ESD işleminde lezyonun karakterinden kast edilen şey nedir?
ESD yapılacak olan dokunun detay değerlendirmesi ile işleme uygunluk ve uygunsuzluk yönünde yapılan incelemedir. Bunun için yüksek çözünürlüklü endoskopik sistemler kullanılarak lezyon alanının bazı özel boyalar ile boyanması ve endoskopik büyütme teknolojileri ile detaylı değerlendirilmesini içerir. Yaklaşık 135 kat büyütme sağlanarak microvascular (kılcal damarlar) ve microsurface (mikroskopik yüzey alanı) değerlendirmesi yapılır. Bu değerlendirmelerde her dokuya özgü farklı boylar ve her doku için farklı değerlendirme sınıflamaları vardır. Bu sınıflamalar ilk olarak Japanya’da uzun yıllar kullanılmış ve tüm dünyanın hizmetine sunulmuştur.

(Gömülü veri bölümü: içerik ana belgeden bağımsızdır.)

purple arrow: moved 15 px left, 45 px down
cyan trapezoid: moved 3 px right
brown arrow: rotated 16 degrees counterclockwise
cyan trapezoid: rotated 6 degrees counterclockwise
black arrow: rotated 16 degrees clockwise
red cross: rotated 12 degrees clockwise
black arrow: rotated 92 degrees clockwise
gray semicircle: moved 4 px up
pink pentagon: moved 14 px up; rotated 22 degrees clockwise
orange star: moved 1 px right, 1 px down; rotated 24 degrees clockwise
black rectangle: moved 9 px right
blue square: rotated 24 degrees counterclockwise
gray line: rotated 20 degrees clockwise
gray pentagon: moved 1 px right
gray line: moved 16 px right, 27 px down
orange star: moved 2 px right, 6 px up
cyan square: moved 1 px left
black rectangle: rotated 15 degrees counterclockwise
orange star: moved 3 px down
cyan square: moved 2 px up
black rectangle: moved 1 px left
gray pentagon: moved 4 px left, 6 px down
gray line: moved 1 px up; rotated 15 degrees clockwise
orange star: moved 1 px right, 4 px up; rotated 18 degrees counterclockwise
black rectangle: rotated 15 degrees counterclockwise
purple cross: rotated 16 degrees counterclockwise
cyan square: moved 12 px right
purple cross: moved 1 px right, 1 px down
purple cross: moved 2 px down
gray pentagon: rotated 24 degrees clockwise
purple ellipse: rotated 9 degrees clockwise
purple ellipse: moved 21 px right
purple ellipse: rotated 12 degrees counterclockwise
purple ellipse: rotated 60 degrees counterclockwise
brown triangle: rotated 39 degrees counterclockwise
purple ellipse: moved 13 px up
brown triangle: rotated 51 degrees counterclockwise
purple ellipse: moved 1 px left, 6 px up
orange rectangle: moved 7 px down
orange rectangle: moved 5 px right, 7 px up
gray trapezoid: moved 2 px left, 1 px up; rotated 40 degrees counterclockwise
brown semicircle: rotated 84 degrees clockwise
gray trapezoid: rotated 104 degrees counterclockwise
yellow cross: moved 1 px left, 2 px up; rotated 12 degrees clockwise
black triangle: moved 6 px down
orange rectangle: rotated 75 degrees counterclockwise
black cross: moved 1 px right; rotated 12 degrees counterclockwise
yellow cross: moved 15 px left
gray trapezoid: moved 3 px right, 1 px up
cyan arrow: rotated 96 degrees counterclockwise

ESD öncesi bilinmesi ve dikkat edilmesi gereken konular
Öncelikle tüm ESD yapılacak hastaları şu bilgileri bilmesi çok önemlidir.
ESD işlemi acil bir işlem değildir. Elektif koşullarda yani hastanın detaylı sistemik değerlendirilmesi, laboratuvar ve görüntüleme tetkiklerinin incelenmesi sonrasında yapılması gereklidir. ESD yaptırması gereken her hastanın işlem ile ilgili olarak düşünmek ve karar vermek için yeterli zamanının olduğu vurgusu tüm hastalara yapılmalıdır.
ESD işlemi ile ilgili olası risklerin detaylıca konuşulmuş olması gereklidir.
ESD yapılacak olan hastanın eşlik eden hastalıkları ve bunların doğru yönetimi oldukça önem arz eder.
ESD yapılacak organa bağlı olarak değişen ön hazırlık süreçleri her hastaya özel olarak yapılmalıdır.
ESD işlemi öncesinde, işlem süreci ve sonrasında ESD hastasının kullanmakta olduğu ilaçları ve bunların ilgili bilim dalları ile doğru yönetimi çok önemlidir.
ESD sonrası hastanın erken klinik izlemi, güvenli şeklide hastanın taburcu edilmesi ve uzun dönem takibi gereklidir.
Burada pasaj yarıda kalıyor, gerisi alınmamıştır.